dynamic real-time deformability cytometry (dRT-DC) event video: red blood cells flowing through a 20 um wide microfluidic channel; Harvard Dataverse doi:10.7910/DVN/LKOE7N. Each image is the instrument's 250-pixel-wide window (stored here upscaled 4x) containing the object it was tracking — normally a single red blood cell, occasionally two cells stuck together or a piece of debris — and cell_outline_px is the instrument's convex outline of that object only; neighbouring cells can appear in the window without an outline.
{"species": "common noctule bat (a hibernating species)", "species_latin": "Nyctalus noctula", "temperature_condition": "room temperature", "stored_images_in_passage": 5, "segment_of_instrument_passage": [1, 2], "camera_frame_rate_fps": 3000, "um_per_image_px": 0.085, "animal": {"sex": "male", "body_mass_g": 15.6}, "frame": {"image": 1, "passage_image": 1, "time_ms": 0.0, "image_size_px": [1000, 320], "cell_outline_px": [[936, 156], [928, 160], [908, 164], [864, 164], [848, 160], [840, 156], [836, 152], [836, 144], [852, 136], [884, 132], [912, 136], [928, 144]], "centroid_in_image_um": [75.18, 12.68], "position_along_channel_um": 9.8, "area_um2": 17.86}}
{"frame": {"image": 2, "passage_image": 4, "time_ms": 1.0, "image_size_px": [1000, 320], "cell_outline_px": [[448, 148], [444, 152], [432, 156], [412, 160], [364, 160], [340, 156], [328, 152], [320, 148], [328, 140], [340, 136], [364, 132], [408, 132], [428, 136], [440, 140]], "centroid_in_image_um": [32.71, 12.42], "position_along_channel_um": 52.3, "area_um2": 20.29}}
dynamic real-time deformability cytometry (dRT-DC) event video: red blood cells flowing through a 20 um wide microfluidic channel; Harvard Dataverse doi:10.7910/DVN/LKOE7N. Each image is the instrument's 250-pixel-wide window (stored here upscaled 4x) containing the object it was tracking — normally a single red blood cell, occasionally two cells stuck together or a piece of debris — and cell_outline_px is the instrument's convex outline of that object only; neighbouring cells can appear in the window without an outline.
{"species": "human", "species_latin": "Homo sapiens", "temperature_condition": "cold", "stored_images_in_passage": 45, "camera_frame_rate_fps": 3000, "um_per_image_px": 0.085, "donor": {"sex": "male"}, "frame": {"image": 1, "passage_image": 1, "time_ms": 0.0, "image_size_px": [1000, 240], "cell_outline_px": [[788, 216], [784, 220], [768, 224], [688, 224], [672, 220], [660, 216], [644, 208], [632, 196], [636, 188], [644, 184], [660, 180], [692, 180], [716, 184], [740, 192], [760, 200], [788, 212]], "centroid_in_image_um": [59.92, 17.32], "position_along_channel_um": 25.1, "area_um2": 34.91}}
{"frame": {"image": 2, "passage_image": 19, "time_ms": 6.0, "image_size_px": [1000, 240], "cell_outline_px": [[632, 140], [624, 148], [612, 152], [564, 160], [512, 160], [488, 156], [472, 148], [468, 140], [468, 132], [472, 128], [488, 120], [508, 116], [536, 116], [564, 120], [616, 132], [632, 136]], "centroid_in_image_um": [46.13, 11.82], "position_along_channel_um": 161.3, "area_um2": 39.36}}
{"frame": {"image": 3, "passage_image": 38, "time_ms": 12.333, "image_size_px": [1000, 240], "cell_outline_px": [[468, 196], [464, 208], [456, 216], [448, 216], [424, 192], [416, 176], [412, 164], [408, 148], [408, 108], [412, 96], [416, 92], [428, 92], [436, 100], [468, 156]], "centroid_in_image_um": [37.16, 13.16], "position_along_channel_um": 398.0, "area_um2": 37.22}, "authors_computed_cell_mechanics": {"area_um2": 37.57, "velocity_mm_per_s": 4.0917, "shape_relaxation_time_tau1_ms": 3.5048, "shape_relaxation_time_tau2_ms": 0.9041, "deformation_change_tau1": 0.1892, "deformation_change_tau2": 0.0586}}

..............................

_Requirements:_ Reproduce the material above, every line of it, exactly.

_Solved exercise:_
dynamic real-time deformability cytometry (dRT-DC) event video: red blood cells flowing through a 20 um wide microfluidic channel; Harvard Dataverse doi:10.7910/DVN/LKOE7N. Each image is the instrument's 250-pixel-wide window (stored here upscaled 4x) containing the object it was tracking — normally a single red blood cell, occasionally two cells stuck together or a piece of debris — and cell_outline_px is the instrument's convex outline of that object only; neighbouring cells can appear in the window without an outline.
{"species": "common noctule bat (a hibernating species)", "species_latin": "Nyctalus noctula", "temperature_condition": "room temperature", "stored_images_in_passage": 5, "segment_of_instrument_passage": [1, 2], "camera_frame_rate_fps": 3000, "um_per_image_px": 0.085, "animal": {"sex": "male", "body_mass_g": 15.6}, "frame": {"image": 1, "passage_image": 1, "time_ms": 0.0, "image_size_px": [1000, 320], "cell_outline_px": [[936, 156], [928, 160], [908, 164], [864, 164], [848, 160], [840, 156], [836, 152], [836, 144], [852, 136], [884, 132], [912, 136], [928, 144]], "centroid_in_image_um": [75.18, 12.68], "position_along_channel_um": 9.8, "area_um2": 17.86}}
{"frame": {"image": 2, "passage_image": 4, "time_ms": 1.0, "image_size_px": [1000, 320], "cell_outline_px": [[448, 148], [444, 152], [432, 156], [412, 160], [364, 160], [340, 156], [328, 152], [320, 148], [328, 140], [340, 136], [364, 132], [408, 132], [428, 136], [440, 140]], "centroid_in_image_um": [32.71, 12.42], "position_along_channel_um": 52.3, "area_um2": 20.29}}
dynamic real-time deformability cytometry (dRT-DC) event video: red blood cells flowing through a 20 um wide microfluidic channel; Harvard Dataverse doi:10.7910/DVN/LKOE7N. Each image is the instrument's 250-pixel-wide window (stored here upscaled 4x) containing the object it was tracking — normally a single red blood cell, occasionally two cells stuck together or a piece of debris — and cell_outline_px is the instrument's convex outline of that object only; neighbouring cells can appear in the window without an outline.
{"species": "human", "species_latin": "Homo sapiens", "temperature_condition": "cold", "stored_images_in_passage": 45, "camera_frame_rate_fps": 3000, "um_per_image_px": 0.085, "donor": {"sex": "male"}, "frame": {"image": 1, "passage_image": 1, "time_ms": 0.0, "image_size_px": [1000, 240], "cell_outline_px": [[788, 216], [784, 220], [768, 224], [688, 224], [672, 220], [660, 216], [644, 208], [632, 196], [636, 188], [644, 184], [660, 180], [692, 180], [716, 184], [740, 192], [760, 200], [788, 212]], "centroid_in_image_um": [59.92, 17.32], "position_along_channel_um": 25.1, "area_um2": 34.91}}
{"frame": {"image": 2, "passage_image": 19, "time_ms": 6.0, "image_size_px": [1000, 240], "cell_outline_px": [[632, 140], [624, 148], [612, 152], [564, 160], [512, 160], [488, 156], [472, 148], [468, 140], [468, 132], [472, 128], [488, 120], [508, 116], [536, 116], [564, 120], [616, 132], [632, 136]], "centroid_in_image_um": [46.13, 11.82], "position_along_channel_um": 161.3, "area_um2": 39.36}}
{"frame": {"image": 3, "passage_image": 38, "time_ms": 12.333, "image_size_px": [1000, 240], "cell_outline_px": [[468, 196], [464, 208], [456, 216], [448, 216], [424, 192], [416, 176], [412, 164], [408, 148], [408, 108], [412, 96], [416, 92], [428, 92], [436, 100], [468, 156]], "centroid_in_image_um": [37.16, 13.16], "position_along_channel_um": 398.0, "area_um2": 37.22}, "authors_computed_cell_mechanics": {"area_um2": 37.57, "velocity_mm_per_s": 4.0917, "shape_relaxation_time_tau1_ms": 3.5048, "shape_relaxation_time_tau2_ms": 0.9041, "deformation_change_tau1": 0.1892, "deformation_change_tau2": 0.0586}}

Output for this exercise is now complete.